Depending on what style of condo person lives in (apartment vs townhouses etc) dictates what your condominium fees pay for. So we here at Saskatoon Real Estate Services have compiled a list of the most common items that condominium fees cover:
- Water (if you live in an apartment style condominium). Some people do have their water consumption covered if they live in a townhouse but that is not always the case.
- Heat (if you live in an apartment style condominium). Natural gas runs the boilers which in turn heats your condominium. Some newer builds don’t have this feature and people have their own furnaces but a lot of older style buildings will have this.
- Garbage/Recycling Removal. If you complex has a community bin for everyone to throw their garbage and recycling into, your condo fees pay for the removal of that waste.
- Snow Removal. Parking lot and sidewalk is usually included in what constitutes a “common area” therefore the complex pays for someone to remove the snow in these areas.
- Lawn Maintenance.
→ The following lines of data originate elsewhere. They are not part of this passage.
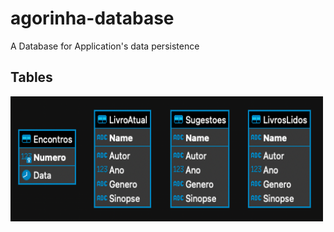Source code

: # agorinha-database
A Database for Application's data persistence

## Tables
<img src="./Diagram.png" width="500" height="200">
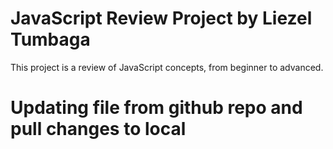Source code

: # JavaScript Review Project by Liezel Tumbaga
This project is a review of JavaScript concepts, from beginner to advanced.

# Updating file from github repo and pull changes to local
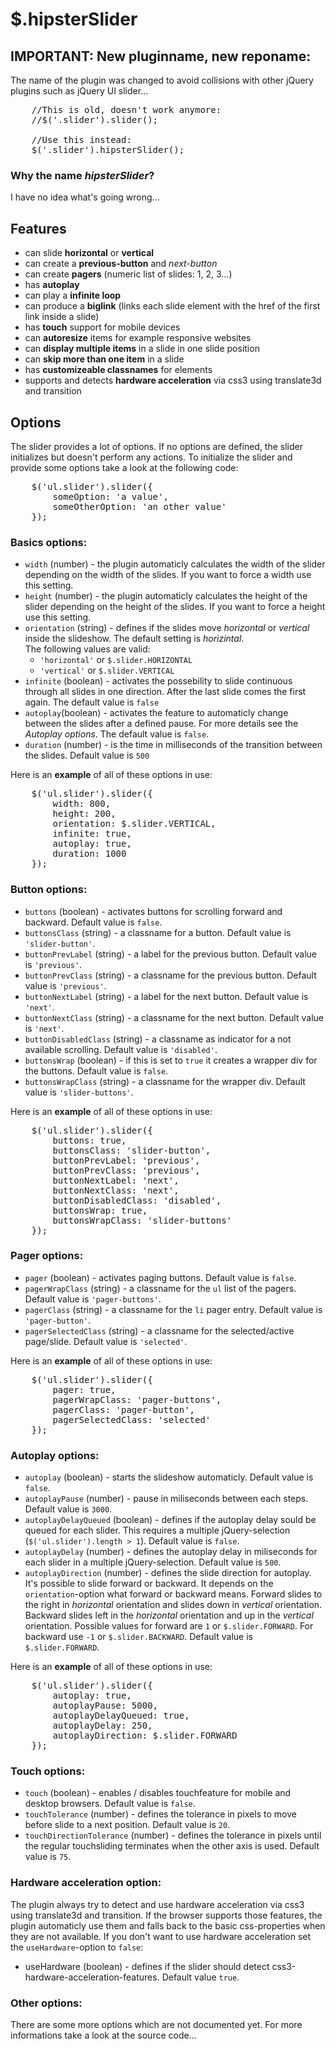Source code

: # $.hipsterSlider

## **IMPORTANT**: New pluginname, new reponame:
The name of the plugin was changed to avoid collisions with other jQuery plugins such as jQuery UI slider...
<pre>
	//This is old, doesn't work anymore:
	//$('.slider').slider();

	//Use this instead:
	$('.slider').hipsterSlider();
</pre>

### Why the name *hipsterSlider*?
I have no idea what's going wrong...


## Features
* can slide **horizontal** or **vertical**
* can create a **previous-button** and *next-button*
* can create **pagers** (numeric list of slides: 1, 2, 3...)
* has **autoplay**
* can play a **infinite loop**
* can produce a **biglink** (links each slide element with the href of the first link inside a slide)
* has **touch** support for mobile devices
* can **autoresize** items for example responsive websites
* can **display multiple items** in a slide in one slide position
* can **skip more than one item** in a slide
* has **customizeable classnames** for elements
* supports and detects **hardware acceleration** via css3 using translate3d and transition


## Options
The slider provides a lot of options. If no options are defined, the slider initializes but doesn't perform any actions.
To initialize the slider and provide some options take a look at the following code:
<pre>
	$('ul.slider').slider({
		someOption: 'a value',
		someOtherOption: 'an other value'
	});
</pre>

### Basics options:
* `width` (number) - the plugin automaticly calculates the width of the slider depending on the width of the slides. If you want to force a width use this setting.
* `height` (number) - the plugin automaticly calculates the height of the slider depending on the height of the slides. If you want to force a height use this setting.
* `orientation` (string) - defines if the slides move _horizontal_ or _vertical_ inside the slideshow. The default setting is _horizintal_.   
  The following values are valid:
	+ `'horizontal'` or `$.slider.HORIZONTAL`
	+ `'vertical'` or `$.slider.VERTICAL`
* `infinite` (boolean) - activates the possebility to slide continuous through all slides in one direction. After the last slide comes the first again. The default value is `false`
* `autoplay`(boolean) - activates the feature to automaticly change between the slides after a defined pause. For more details see the _Autoplay options_. The default value is `false`.
* `duration` (number) - is the time in milliseconds of the transition between the slides. Default value is `500`

Here is an **example** of all of these options in use:
<pre>
	$('ul.slider').slider({
		width: 800,
		height: 200,
		orientation: $.slider.VERTICAL,
		infinite: true,
		autoplay: true,
		duration: 1000
	});
</pre>

### Button options:
* `buttons`	(boolean) - activates buttons for scrolling forward and backward. Default value is `false`.
* `buttonsClass` (string) - a classname for a button. Default value is `'slider-button'`.
* `buttonPrevLabel` (string) - a label for the previous button. Default value is `'previous'`.
* `buttonPrevClass` (string) - a classname for the previous button. Default value is `'previous'`.
* `buttonNextLabel` (string) - a label for the next button. Default value is `'next'`.
* `buttonNextClass` (string) - a classname for the next button. Default value is `'next'`.
* `buttonDisabledClass` (string) - a classname as indicator for a not available scrolling. Default value is `'disabled'`.
* `buttonsWrap` (boolean) - if this is set to `true` it creates a wrapper div for the buttons. Default value is `false`.
* `buttonsWrapClass` (string) - a classname for the wrapper div. Default value is `'slider-buttons'`.

Here is an **example** of all of these options in use:
<pre>
	$('ul.slider').slider({
		buttons: true,
		buttonsClass: 'slider-button',
		buttonPrevLabel: 'previous',
		buttonPrevClass: 'previous',
		buttonNextLabel: 'next',
		buttonNextClass: 'next',
		buttonDisabledClass: 'disabled',
		buttonsWrap: true,
		buttonsWrapClass: 'slider-buttons'
	});
</pre>

### Pager options:
* `pager` (boolean) - activates paging buttons. Default value is `false`.
* `pagerWrapClass` (string)  - a classname for the `ul` list of the pagers. Default value is `'pager-buttons'`.
* `pagerClass` (string) - a classname for the `li` pager entry. Default value is `'pager-button'`.
* `pagerSelectedClass` (string) - a classname for the selected/active page/slide. Default value is `'selected'`.

Here is an **example** of all of these options in use:
<pre>
	$('ul.slider').slider({
		pager: true,
		pagerWrapClass: 'pager-buttons',
		pagerClass: 'pager-button',
		pagerSelectedClass: 'selected'
	});
</pre>

### Autoplay options:
* `autoplay` (boolean) - starts the slideshow automaticly. Default value is `false`.
* `autoplayPause` (number) - pause in miliseconds between each steps. Default value is `3000`.
* `autoplayDelayQueued` (boolean) - defines if the autoplay delay sould be queued for each slider. This requires a multiple jQuery-selection (`$('ul.slider').length > 1`). Default value is `false`.
* `autoplayDelay` (number) - defines the autoplay delay in miliseconds for each slider in a multiple jQuery-selection. Default value is `500`.
* `autoplayDirection` (number) - defines the slide direction for autoplay. It's possible to slide forward or backward. It depends on the `orientation`-option what forward or backward means. Forward slides to the right in _horizontal_ orientation and slides down in _vertical_ orientation. Backward slides left in the _horizontal_ orientation and up in the _vertical_ orientation. Possible values for forward are `1` or `$.slider.FORWARD`. For backward use `-1` or `$.slider.BACKWARD`. Default value is `$.slider.FORWARD`.

Here is an **example** of all of these options in use:
<pre>
	$('ul.slider').slider({
		autoplay: true,
		autoplayPause: 5000,
		autoplayDelayQueued: true,
		autoplayDelay: 250,
		autoplayDirection: $.slider.FORWARD
	});
</pre>

### Touch options:
* `touch` (boolean) - enables / disables touchfeature for mobile and desktop browsers. Default value is `false`.
* `touchTolerance` (number) -  defines the tolerance in pixels to move before slide to a next position. Default value is `20`.
* `touchDirectionTolerance` (number) - defines the tolerance in pixels until the regular touchsliding terminates when the other axis is used. Default value is `75`.

### Hardware acceleration option:
The plugin always try to detect and use hardware acceleration via css3 using translate3d and transition.
If the browser supports those features, the plugin automaticly use them and falls back to the basic css-properties when they are not available. If you don't want to use hardware acceleration set the `useHardware`-option to `false`:
* useHardware (boolean) - defines if the slider should detect css3-hardware-acceleration-features. Default value `true`.

### Other options:
There are some more options which are not documented yet.
For more informations take a look at the source code...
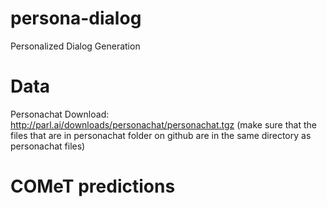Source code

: # persona-dialog
Personalized Dialog Generation

# Data

Personachat Download:
http://parl.ai/downloads/personachat/personachat.tgz
(make sure that the files that are in personachat folder on github are in the same directory as personachat files)

# COMeT predictions
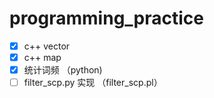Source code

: # programming_practice

- [x] c++ vector
- [x] c++ map
- [x] 统计词频 （python)
- [ ] filter_scp.py 实现 （filter_scp.pl） 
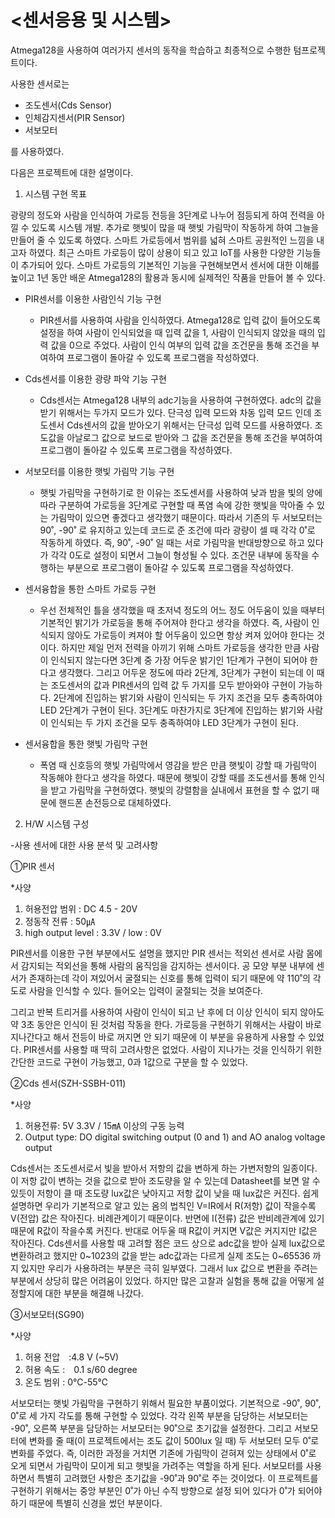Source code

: # <센서응용 및 시스템>
Atmega128을 사용하여 여러가지 센서의 동작을 학습하고 최종적으로 수행한 텀프로젝트이다.

사용한 센서로는
- 조도센서(Cds Sensor)
- 인체감지센서(PIR Sensor)
- 서보모터

를 사용하였다.

다음은 프로젝트에 대한 설명이다.

1. 시스템 구현 목표

 광량의 정도와 사람을 인식하여 가로등 전등을 3단계로 나누어 점등되게 하여 전력을 아낄 수 있도록 시스템 개발. 추가로 햇빛이 많을 때 햇빛 가림막이 작동하게 하여 그늘을 만들어 줄 수 있도록 하였다. 스마트 가로등에서 범위를 넓혀 스마트 공원적인 느낌을 내고자 하였다. 최근 스마트 가로등이 많이 상용이 되고 있고 IoT를 사용한 다양한 기능들이 추가되어 있다. 스마트 가로등의 기본적인 기능을 구현해보면서 센서에 대한 이해를 높이고 1년 동안 배운 Atmega128의 활용과 동시에 실제적인 작품을 만들어 볼 수 있다. 

- PIR센서를 이용한 사람인식 기능 구현
  - PIR센서를 사용하여 사람을 인식하였다. Atmega128로 입력 값이 들어오도록 설정을 하여 사람이 인식되었을 때 입력 값을 1, 사람이 인식되지 않았을 때의 입력 값을 0으로 주었다. 사람이 인식 여부의 입력 값을 조건문을 통해 조건을 부여하여 프로그램이 돌아갈 수 있도록 프로그램을 작성하였다.
 
- Cds센서를 이용한 광량 파악 기능 구현
  - Cds센서는 Atmega128 내부의 adc기능을 사용하여 구현하였다. adc의 값을 받기 위해서는 두가지 모드가 있다. 단극성 입력 모드와 차동 입력 모드 인데 조도센서 Cds센서의 값을 받아오기 위해서는 단극성 입력 모드를 사용하였다. 조도값을 아날로그 값으로 보드로 받아와 그 값을 조건문을 통해 조건을 부여하여 프로그램이 돌아갈 수 있도록 프로그램을 작성하였다.

- 서보모터를 이용한 햇빛 가림막 기능 구현
  - 햇빛 가림막을 구현하기로 한 이유는 조도센서를 사용하여 낮과 밤을 빛의 양에 따라 구분하여 가로등을 3단계로 구현할 때 폭염 속에 강한 햇빛을 막아줄 수 있는 가림막이 있으면 좋겠다고 생각했기 때문이다. 따라서 기존의 두 서보모터는 90˚, -90˚ 로 유지하고 있는데 코드로 준 조건에 따라 광량이 셀 때 각각 0˚로 작동하게 하였다. 즉, 90˚, -90˚ 일 때는 서로 가림막을 반대방향으로 하고 있다가 각각 0도로 설정이 되면서 그늘이 형성될 수 있다. 조건문 내부에 동작을 수행하는 부분으로 프로그램이 돌아갈 수 있도록 프로그램을 작성하였다.

- 센서융합을 통한 스마트 가로등 구현
  - 우선 전체적인 틀을 생각했을 때 초저녁 정도의 어느 정도 어두움이 있을 때부터 기본적인 밝기가 가로등을 통해 주어져야 한다고 생각을 하였다. 즉, 사람이 인식되지 않아도 가로등이 켜져야 할 어두움이 있으면 항상 켜져 있어야 한다는 것이다. 하지만 제일 먼저 전력을 아끼기 위해 스마트 가로등을 생각한 만큼 사람이 인식되지 않는다면 3단계 중 가장 어두운 밝기인 1단계가 구현이 되어야 한다고 생각했다.
 그리고 어두운 정도에 따라 2단계, 3단계가 구현이 되는데 이 때는 조도센서의 값과 PIR센서의 입력 값 두 가지를 모두 받아와야 구현이 가능하다. 2단계에 진입하는 밝기와 사람이 인식되는 두 가지 조건을 모두 충족하여야 LED 2단계가 구현이 된다. 3단계도 마찬가지로 3단계에 진입하는 밝기와 사람이 인식되는 두 가지 조건을 모두 충족하여야 LED 3단계가 구현이 된다.

- 센서융합을 통한 햇빛 가림막 구현
  - 폭염 때 신호등의 햇빛 가림막에서 영감을 받은 만큼 햇빛이 강할 때 가림막이 작동해야 한다고 생각을 하였다. 때문에 햇빛이 강할 때를 조도센서를 통해 인식을 받고 가림막을 구현하였다. 햇빛의 강렬함을 실내에서 표현을 할 수 없기 때문에 핸드폰 손전등으로 대체하였다.
  
2. H/W 시스템 구성

-사용 센서에 대한 사용 분석 및 고려사항 

①PIR 센서

*사양
1. 허용전압 범위 : DC 4.5 - 20V
2. 정동작 전류 : 50㎂
3. high output level : 3.3V / low : 0V

 PIR센서를 이용한 구현 부분에서도 설명을 했지만 PIR 센서는 적외선 센서로 사람 몸에서 감지되는 적외선을 통해 사람의 움직임을 감지하는 센서이다. 공 모양 부분 내부에 센서가 존재하는데 각이 져있어서 굴절되는 신호를 통해 입력이 되기 때문에 약 110˚의 각도로 사람을 인식할 수 있다.
    들어오는 입력이 굴절되는 것을 보여준다.
 
 그리고 반복 트리거를 사용하여 사람이 인식이 되고 난 후에 더 이상 인식이 되지 않아도 약 3초 동안은 인식이 된 것처럼 작동을 한다. 가로등을 구현하기 위해서는 사람이 바로 지나간다고 해서 전등이 바로 꺼지면 안 되기 때문에 이 부분을 유용하게 사용할 수 있었다.
 PIR센서를 사용할 때 딱히 고려사항은 없었다. 사람이 지나가는 것을 인식하기 위한 간단한 코드로 구현이 가능했고, 0과 1값으로 구분을 할 수 있었다.


②Cds 센서(SZH-SSBH-011)

*사양
1. 허용전류: 5V 3.3V / 15㎃ 이상의 구동 능력
2. Output type: DO digital switching output (0 and 1) and AO analog voltage output

 Cds센서는 조도센서로서 빛을 받아서 저항의 값을 변하게 하는 가변저항의 일종이다. 이 저항 값이 변하는 것을 값으로 받아 조도량을 알 수 있는데 Datasheet를 보면 알 수 있듯이 저항이 클 때 조도량 lux값은 낮아지고 저항 값이 낮을 때 lux값은 커진다. 쉽게 설명하면 우리가 기본적으로 알고 있는 옴의 법칙인 V=IR에서 R(저항) 값이 작을수록 V(전압) 값은 작아진다. 비례관계이기 때문이다. 반면에 I(전류) 값은 반비례관계에 있기 때문에 R값이 작을수록 커진다. 반대로 어두울 때 R값이 커지면 V값은 커지지만 I값은 작아진다. 
 Cds센서를 사용할 때 고려할 점은 코드 상으로 adc값을 받아 실제 lux값으로 변환하려고 했지만 0~1023의 값을 받는 adc값과는 다르게 실제 조도는 0~65536 까지 있지만 우리가 사용하려는 부분은 극히 일부였다. 그래서 lux 값으로 변환을 주려는 부분에서 상당히 많은 어려움이 있었다. 하지만 많은 고찰과 실험을 통해 값을 어떻게 설정할지에 대한 부분을 해결해 나갔다.

③서보모터(SG90)

*사양
1. 허용 전압　:4.8 V (~5V) 
2. 허용 속도 :　0.1 s/60 degree
3. 온도 범위 : 0℃-55℃

 서보모터는 햇빛 가림막을 구현하기 위해서 필요한 부품이었다. 기본적으로 -90˚, 90˚, 0˚로 세 가지 각도를 통해 구현할 수 있었다. 각각 왼쪽 부분을 담당하는 서보모터는 -90˚, 오른쪽 부분을 담당하는 서보모터는 90˚으로 초기값을 설정한다. 그리고 서보모터에 변화를 줄 때(이 프로젝트에서는 조도 값이 500lux 일 때) 두 서보모터 모두 0˚로 변화를 주었다. 즉, 이러한 과정을 거치면 기존에 가림막이 걷혀져 있는 상태에서 0˚로 오게 되면서 가림막이 모이게 되고 햇빛을 가려주는 역할을 하게 된다.
 서보모터를 사용하면서 특별히 고려했던 사항은 초기값을 -90˚과 90˚로 주는 것이었다. 이 프로젝트를 구현하기 위해서는 중앙 부분인 0˚가 아닌 수직 방향으로 설정 되어 있다가 0˚가 되어야 하기 때문에 특별히 신경을 썼던 부분이다.
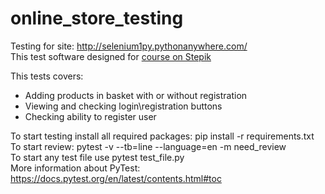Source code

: # online_store_testing
Testing for site: http://selenium1py.pythonanywhere.com/  
This test software designed for [course on Stepik](https://stepik.org/course/575)  

This tests covers:
- Adding products in basket with or without registration
- Viewing and checking login\registration buttons
- Checking ability to register user

To start testing install all required packages:
    pip install -r requirements.txt  
To start review:
    pytest -v --tb=line --language=en -m need_review  
To start any test file use
    pytest test_file.py    
More information about PyTest:  https://docs.pytest.org/en/latest/contents.html#toc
If there are no fences to distinguish between your yard and another’s, then that is a common area and therefore a company will be hired to cut, fertilize, aerate, and treat the lawns.
- Electricity. Though not all electricity is covered. It would have to be something in a common area, like an outside lamp in a parking lot or hallway lights if you live in an apartment style condominium.
- Administrative costs. Bank fees, photocopying, office supplies, postage.
- Insurance. Every condominium corporation has to carry building insurance or a master policy (this is not to be confused with your own personal home insurance that you also carry for your unit).
- Elevator maintenance (if your complex has an elevator).
- General operating costs. Think of janitorial or maintenance staff. Carpet cleaning, parking lot sweeping/clean up. The list can go on and on.
- Reserve contributions. This is a big one. A reserve fund is an account where there are monthly contributions and it is essentially saved for big expenditures. Those expenditures can be things like an elevator replacement, parking lot repaving, roof repairs, siding/stucco repairs, boiler replacements, etc.
- Professional Fees. Things like audits and legal advice would fall into this column.
- Property Management Fees. If there is a company looking after your complex, they will collect the condo fees, arrange payment/transfers for all of the above.
This is just a rough list. Some things might be added or subtracted from the list depending on the type of complex you live in. You can confirm the details with a representative (board member/property manager) in/for your complex.